Required actions ▸
A – Do these statements agree with the opinion piece on reproductive rights in Texas? Answer yes or no for each, and quote the words from the piece that decide it. (i) The rally for Ann Richards took place in the parking lot of the American Civil Liberties Union building on Lavaca Street. (ii) Abortion makes up more than half of Planned Parenthood's services. (iii) Removing Planned Parenthood as a Medicaid provider would cut 11,000 women from receiving any of its services.
B – Extend the opinion piece on reproductive rights in Texas, picking up right after its last paragraph.
------ Text under study ------
I’ll be marching in the Texas version of the Women’s March on Washington on Jan. 21. Why? Because women’s reproductive rights are being taken away, just as the late Gov. Ann Richards predicted.
On a brisk night in October of 1990, many of us had gathered for a hastily called rally for gubernatorial candidate Ann Richards. She was standing on a makeshift stage in the parking lot of the American Civil Liberties Union building on Lavaca Street, across from the Capitol.
We had watched her electric keynote address at the 1988 Democratic National Convention, where she proclaimed: “Ginger Rogers did everything Fred Astaire did. She just did it backwards in high heels,” so we were excited to see her in person. She talked about issues facing the state with clarity, charm and irreverent, quick-draw quips. But when she got to women’s reproductive rights, she became deadly serious. She told us never to take them for granted, that the day would come when those rights would be under siege.
That seemed far-fetched, but I tucked the scary thought away for a day I hoped would never come.
But here we are.
According to the Guttmacher Institute, by last year more than half the states, mostly in the South and Midwest, are deemed “hostile to abortion” based on number of restrictions.
Not to be outdone by Southern states, nor deterred by last year’s U.S. Supreme Court decision overturning Texas’ senseless and extreme abortion rules, Texas continues in its tireless, jihadist quest to oppress women by depriving them of abortion services.
It’s interesting how quick our leaders are to hurt poor women. Despite Planned Parenthood’s being indisputably the provider of choice in underserved areas — and despite abortion comprising less than five percent of its services — state health officials moved in December to oust the agency as a Medicaid health provider, a move the agency immediately filed suit to block.
Financially, the effect on the agency would be minimal since only around five percent of its revenue comes from Medicaid. But it would cut 11,000 women from receiving any of its services including birth control and life-saving screenings. Importantly, it would devastate morale, as the people who work there are deeply motivated to help low-income women.
------ Listed entries ------
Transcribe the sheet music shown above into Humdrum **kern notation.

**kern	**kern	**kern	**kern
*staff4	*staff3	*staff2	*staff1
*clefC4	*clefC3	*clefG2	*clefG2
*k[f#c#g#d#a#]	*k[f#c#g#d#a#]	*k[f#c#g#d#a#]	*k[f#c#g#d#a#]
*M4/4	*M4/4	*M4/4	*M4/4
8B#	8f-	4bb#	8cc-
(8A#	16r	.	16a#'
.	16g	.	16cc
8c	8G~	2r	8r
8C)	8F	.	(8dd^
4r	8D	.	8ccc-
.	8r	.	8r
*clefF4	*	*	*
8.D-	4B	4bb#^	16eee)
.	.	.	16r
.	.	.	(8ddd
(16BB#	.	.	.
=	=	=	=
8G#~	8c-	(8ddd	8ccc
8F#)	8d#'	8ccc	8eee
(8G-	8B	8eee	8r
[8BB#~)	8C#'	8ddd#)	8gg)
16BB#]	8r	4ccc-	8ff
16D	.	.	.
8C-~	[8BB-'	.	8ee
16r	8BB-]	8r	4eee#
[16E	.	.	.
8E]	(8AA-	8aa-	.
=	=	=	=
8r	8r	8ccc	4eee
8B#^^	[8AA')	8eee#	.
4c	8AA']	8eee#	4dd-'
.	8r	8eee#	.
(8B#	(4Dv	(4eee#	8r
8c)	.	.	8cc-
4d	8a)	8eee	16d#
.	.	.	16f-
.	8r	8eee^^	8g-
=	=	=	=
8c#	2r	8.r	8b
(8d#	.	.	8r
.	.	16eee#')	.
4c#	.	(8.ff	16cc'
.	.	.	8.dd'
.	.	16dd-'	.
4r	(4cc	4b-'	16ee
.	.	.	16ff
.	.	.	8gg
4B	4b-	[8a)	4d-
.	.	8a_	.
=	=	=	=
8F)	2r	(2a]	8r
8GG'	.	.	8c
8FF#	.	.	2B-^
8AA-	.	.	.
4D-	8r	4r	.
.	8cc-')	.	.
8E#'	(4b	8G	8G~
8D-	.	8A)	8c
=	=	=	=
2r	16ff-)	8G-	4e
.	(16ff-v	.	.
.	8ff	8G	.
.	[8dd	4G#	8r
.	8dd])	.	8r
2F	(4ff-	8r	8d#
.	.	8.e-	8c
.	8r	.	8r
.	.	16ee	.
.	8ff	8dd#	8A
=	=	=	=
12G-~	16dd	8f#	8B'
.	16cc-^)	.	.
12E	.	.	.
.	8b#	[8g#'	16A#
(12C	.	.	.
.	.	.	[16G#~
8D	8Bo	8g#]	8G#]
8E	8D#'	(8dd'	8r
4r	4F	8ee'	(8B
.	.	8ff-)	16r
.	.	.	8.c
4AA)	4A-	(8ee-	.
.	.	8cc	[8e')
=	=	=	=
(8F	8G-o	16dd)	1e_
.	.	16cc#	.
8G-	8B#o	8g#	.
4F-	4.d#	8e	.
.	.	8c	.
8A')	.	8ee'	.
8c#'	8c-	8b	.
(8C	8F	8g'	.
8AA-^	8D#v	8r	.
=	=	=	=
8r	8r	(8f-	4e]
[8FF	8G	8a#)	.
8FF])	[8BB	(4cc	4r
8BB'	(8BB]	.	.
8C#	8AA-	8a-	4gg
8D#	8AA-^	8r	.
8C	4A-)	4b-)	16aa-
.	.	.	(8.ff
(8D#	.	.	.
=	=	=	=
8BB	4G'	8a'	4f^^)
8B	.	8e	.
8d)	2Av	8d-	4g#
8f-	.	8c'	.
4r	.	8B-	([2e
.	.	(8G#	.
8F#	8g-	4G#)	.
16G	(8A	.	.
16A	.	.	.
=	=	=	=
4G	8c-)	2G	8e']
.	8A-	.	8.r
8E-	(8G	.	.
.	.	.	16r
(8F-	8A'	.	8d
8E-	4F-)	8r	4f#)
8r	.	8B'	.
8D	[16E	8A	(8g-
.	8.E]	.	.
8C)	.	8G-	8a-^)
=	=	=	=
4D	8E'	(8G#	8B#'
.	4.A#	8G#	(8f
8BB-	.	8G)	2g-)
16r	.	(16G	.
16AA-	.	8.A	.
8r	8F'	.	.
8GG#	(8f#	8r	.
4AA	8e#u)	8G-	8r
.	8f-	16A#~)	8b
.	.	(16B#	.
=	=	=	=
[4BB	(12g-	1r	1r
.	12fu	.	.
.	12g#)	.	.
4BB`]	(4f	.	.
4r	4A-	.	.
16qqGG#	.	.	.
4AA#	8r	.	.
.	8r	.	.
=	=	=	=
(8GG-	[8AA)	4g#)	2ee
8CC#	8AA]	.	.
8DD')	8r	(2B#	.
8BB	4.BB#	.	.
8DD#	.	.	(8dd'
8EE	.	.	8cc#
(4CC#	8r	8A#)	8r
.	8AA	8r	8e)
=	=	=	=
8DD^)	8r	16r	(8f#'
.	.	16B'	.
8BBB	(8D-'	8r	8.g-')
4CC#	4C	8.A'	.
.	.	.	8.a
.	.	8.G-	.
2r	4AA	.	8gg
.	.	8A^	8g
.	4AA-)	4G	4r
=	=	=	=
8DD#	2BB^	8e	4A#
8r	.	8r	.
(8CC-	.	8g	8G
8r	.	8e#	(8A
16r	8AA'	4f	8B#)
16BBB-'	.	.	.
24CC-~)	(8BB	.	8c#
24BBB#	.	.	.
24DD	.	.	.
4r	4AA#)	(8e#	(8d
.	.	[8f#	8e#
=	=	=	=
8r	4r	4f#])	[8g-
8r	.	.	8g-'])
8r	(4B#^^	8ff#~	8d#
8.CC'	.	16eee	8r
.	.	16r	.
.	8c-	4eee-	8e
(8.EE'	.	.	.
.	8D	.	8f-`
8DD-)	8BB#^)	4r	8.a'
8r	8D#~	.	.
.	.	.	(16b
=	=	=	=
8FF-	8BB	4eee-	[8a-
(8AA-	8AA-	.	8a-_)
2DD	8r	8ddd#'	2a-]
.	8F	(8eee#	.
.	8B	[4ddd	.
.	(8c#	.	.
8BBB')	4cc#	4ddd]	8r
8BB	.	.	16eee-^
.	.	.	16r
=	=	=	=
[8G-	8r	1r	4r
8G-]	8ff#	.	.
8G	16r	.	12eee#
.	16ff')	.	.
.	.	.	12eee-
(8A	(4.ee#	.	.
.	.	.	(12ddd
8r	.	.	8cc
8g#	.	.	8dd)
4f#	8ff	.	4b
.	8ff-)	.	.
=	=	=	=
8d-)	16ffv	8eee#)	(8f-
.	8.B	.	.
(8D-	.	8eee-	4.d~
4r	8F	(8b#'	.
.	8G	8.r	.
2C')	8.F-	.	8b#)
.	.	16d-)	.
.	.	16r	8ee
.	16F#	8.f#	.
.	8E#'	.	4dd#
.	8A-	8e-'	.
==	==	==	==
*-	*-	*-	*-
------
Per-task outputs ▸
A –
(i) Yes: "in the parking lot of the American Civil Liberties Union building on Lavaca Street"
(ii) No: "abortion comprising less than five percent of its services"
(iii) Yes: "it would cut 11,000 women from receiving any of its services"

B –
Planned Parenthood has been around for 100 years and is deeply trusted by health care professionals and women of all income levels. My neonatal intensive care co-workers and I have referred countless mothers to the agency.
This session, priority bills are being introduced by the lieutenant governor to prohibit third trimester abortion, ban insurance coverage of abortion and ban abortion providers from donating fetal tissue for medical research. Really? That makes about as much sense as outlawing organ donation.
Another bill would eliminate an exception that allows for third-trimester abortions for fetuses with “severe and irreversible abnormalities” that are incompatible with life outside the womb. And Sen. Bob Hall, R-Edgewood, has proposed a constitutional amendment “guaranteeing the right to life of unborn children and prohibiting abortion to the extent authorized under federal constitutional law.” I guess the senator hasn’t heard which way Roe v. Wade went.
Facts, science and reason — endangered concepts — do not support legislators’ assault on abortion. According to the Centers for Disease Control and Prevention, the abortion rate has fallen to well below the 1973 rate when abortion was illegal and Roe v. Wade decided. So, what’s the point?
On Jan. 20, a confidence man who bragged about assaulting women will be inaugurated as the U.S. president. The day after, tens of thousands of us will gather on the south grounds of the Capitol at noon to demonstrate that the right of women to freely decide whether and when to have children is important. As Ann Richards said, we’ve got to fight to keep our rights from being taken away.